SUPPLIED MATERIAL.

◆ ◆ ◆

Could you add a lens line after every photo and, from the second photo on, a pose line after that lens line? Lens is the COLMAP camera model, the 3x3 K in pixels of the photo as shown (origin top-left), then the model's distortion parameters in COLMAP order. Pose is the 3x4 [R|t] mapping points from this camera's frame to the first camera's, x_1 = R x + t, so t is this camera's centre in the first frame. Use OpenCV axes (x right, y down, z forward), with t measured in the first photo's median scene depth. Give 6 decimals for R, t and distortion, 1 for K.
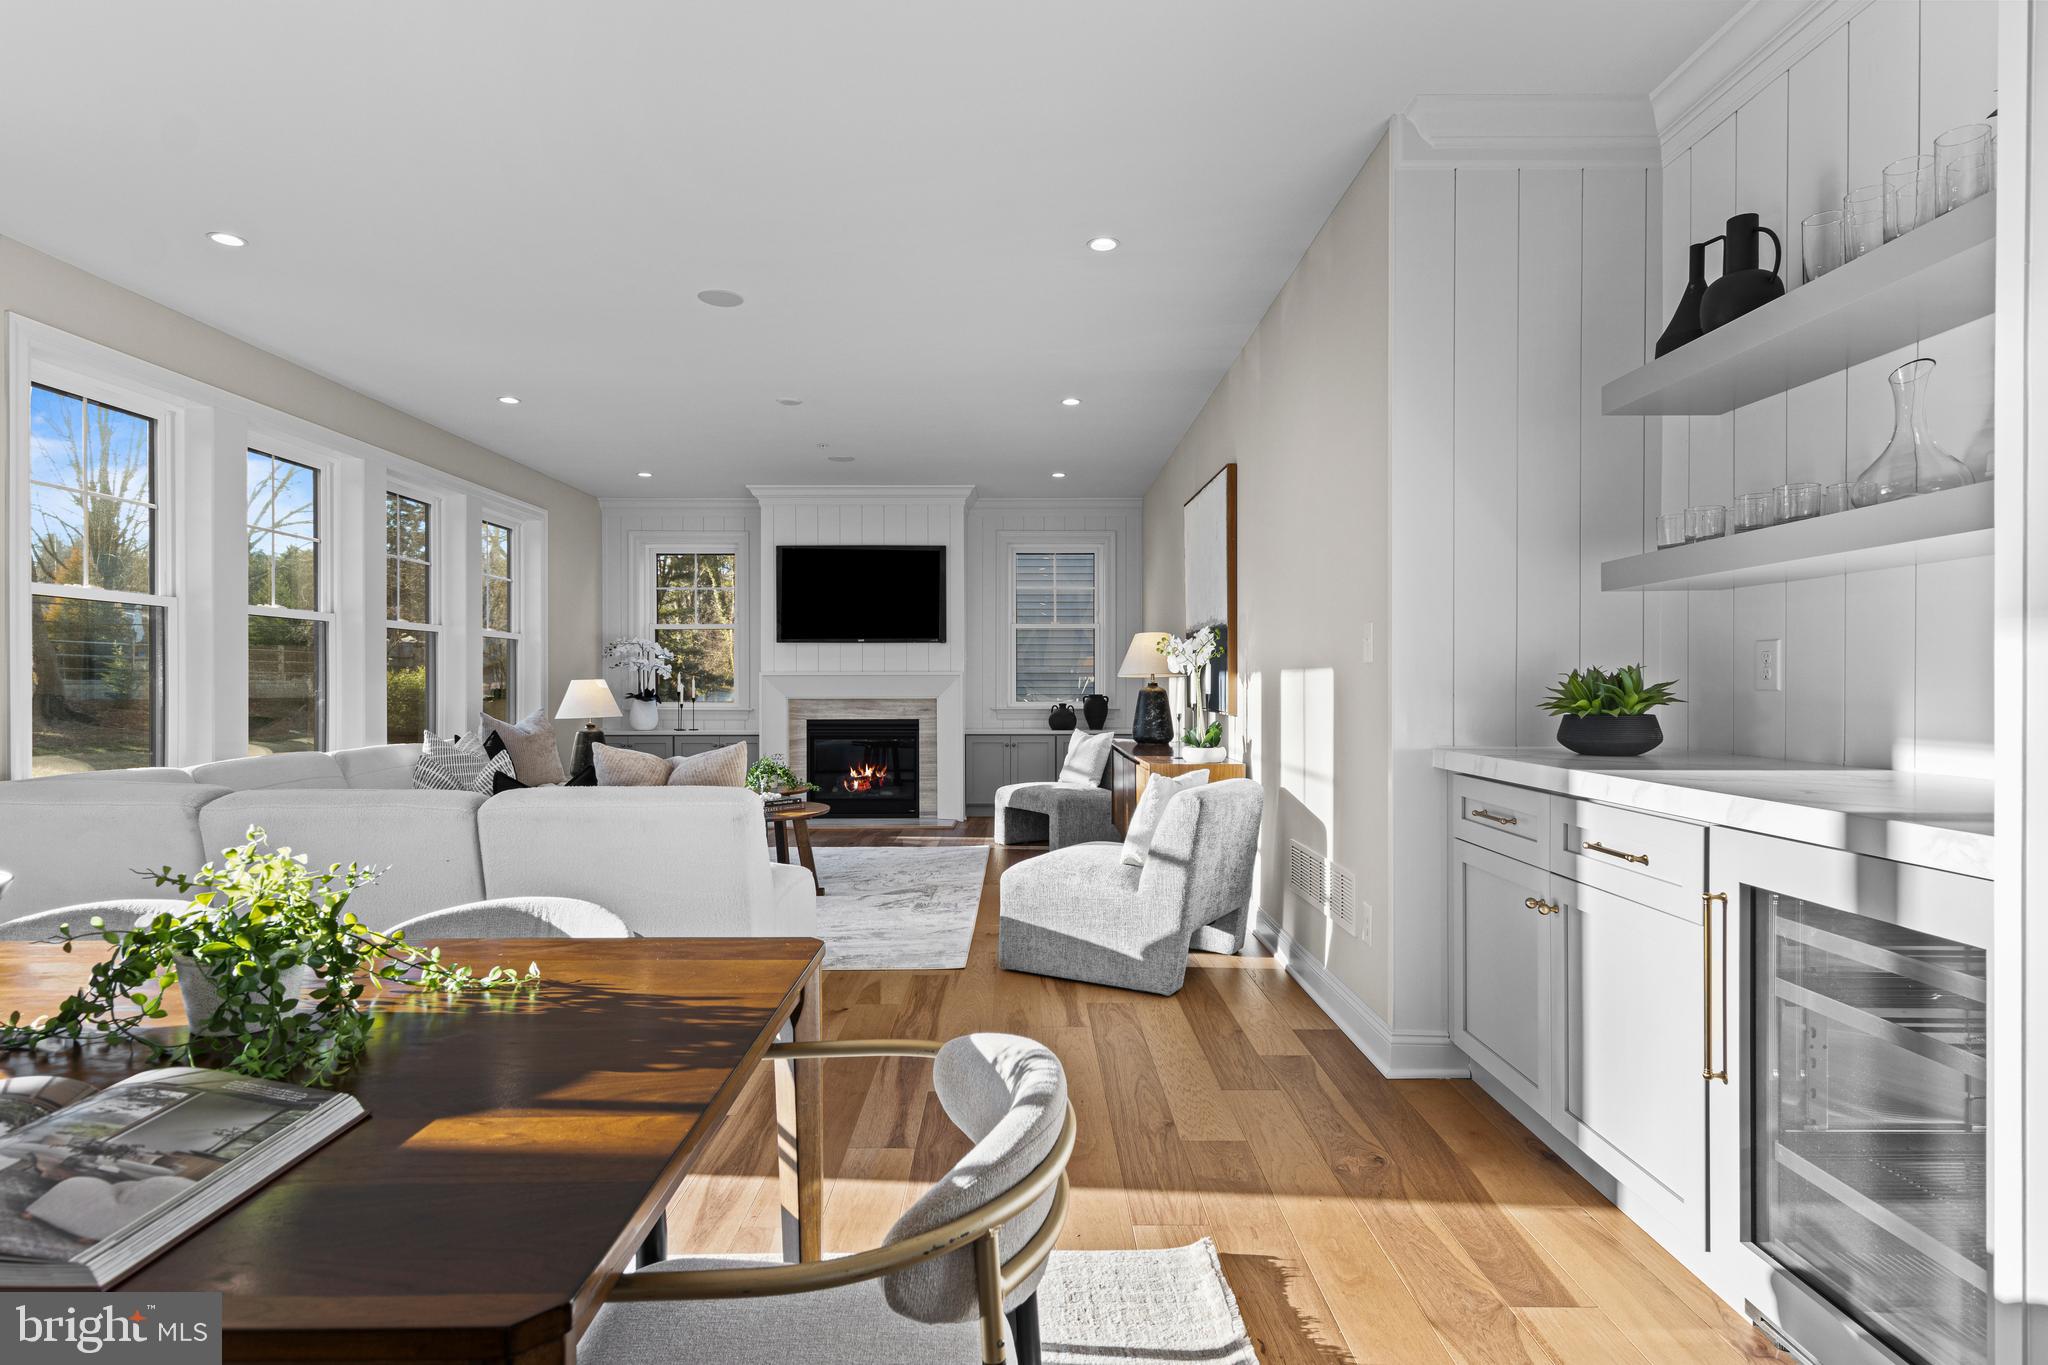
lens RADIAL K [[1046.9, 0, 1024.3], [0, 1046.9, 689.0], [0, 0, 1]] dist [0.009016, -0.000368]
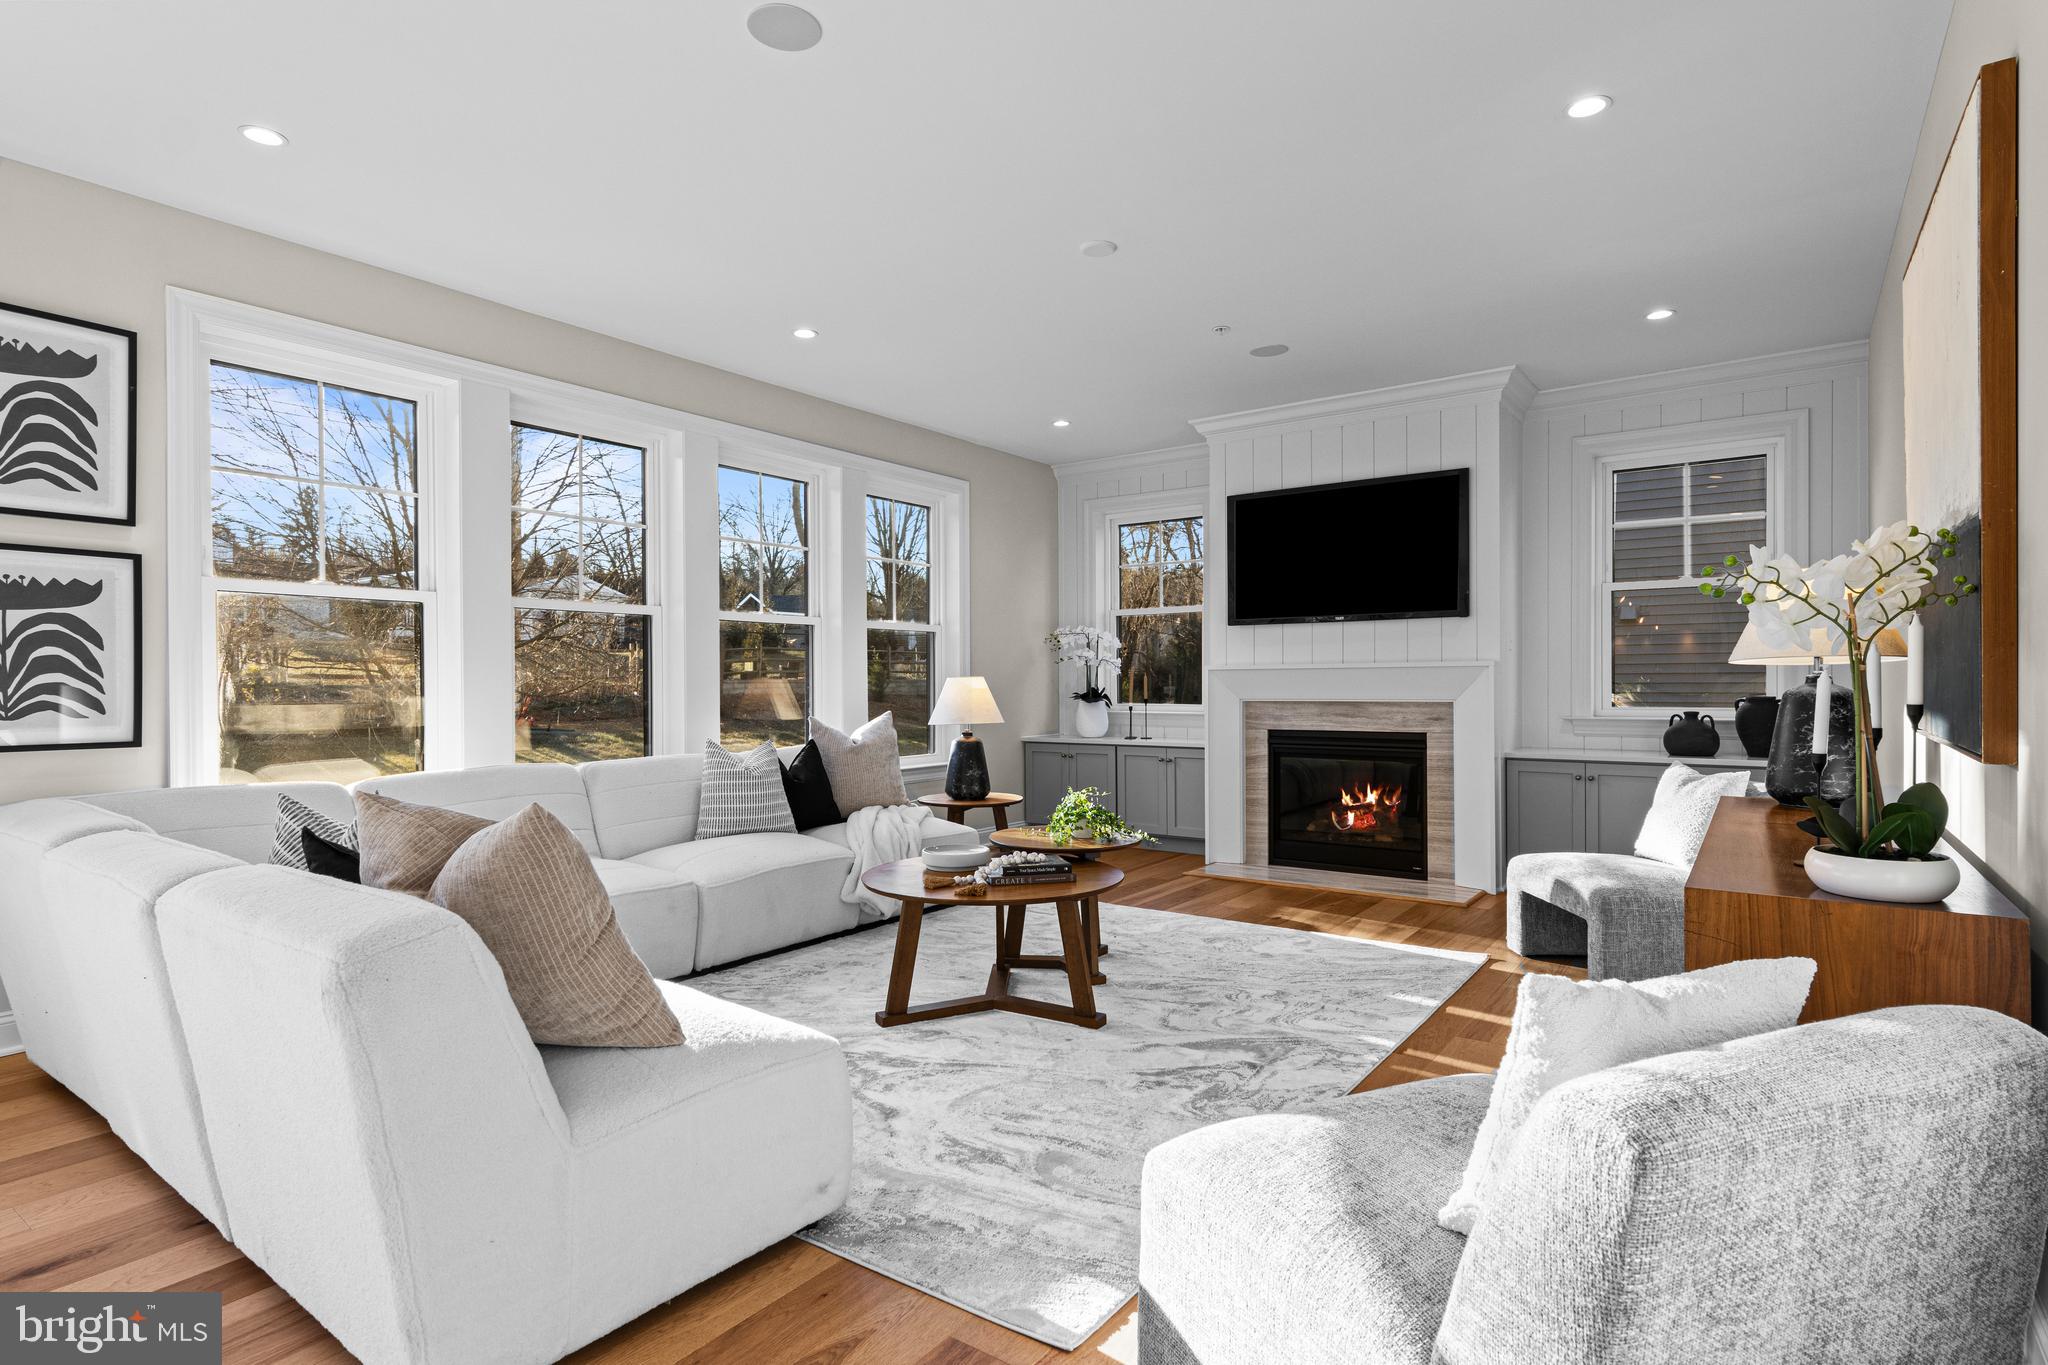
lens RADIAL K [[1046.9, 0, 1024.3], [0, 1046.9, 689.0], [0, 0, 1]] dist [0.009016, -0.000368]
pose [[0.809145, 0.000051, -0.587610, 0.139965], [0.002304, 0.999992, 0.003259, -0.003172], [0.587605, -0.003991, 0.809138, 0.510502]]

◆ ◆ ◆

WHAT THE TASK ASKS.
Please set out every line of the material above as a numbered list, skipping blank lines and leaving the pictures out.

SOLUTION BELOW.
1. Could you add a lens line after every photo and, from the second photo on, a pose line after that lens line? Lens is the COLMAP camera model, the 3x3 K in pixels of the photo as shown (origin top-left), then the model's distortion parameters in COLMAP order. Pose is the 3x4 [R|t] mapping points from this camera's frame to the first camera's, x_1 = R x + t, so t is this camera's centre in the first frame. Use OpenCV axes (x right, y down, z forward), with t measured in the first photo's median scene depth. Give 6 decimals for R, t and distortion, 1 for K.
2. lens RADIAL K [[1046.9, 0, 1024.3], [0, 1046.9, 689.0], [0, 0, 1]] dist [0.009016, -0.000368]
3. lens RADIAL K [[1046.9, 0, 1024.3], [0, 1046.9, 689.0], [0, 0, 1]] dist [0.009016, -0.000368]
4. pose [[0.809145, 0.000051, -0.587610, 0.139965], [0.002304, 0.999992, 0.003259, -0.003172], [0.587605, -0.003991, 0.809138, 0.510502]]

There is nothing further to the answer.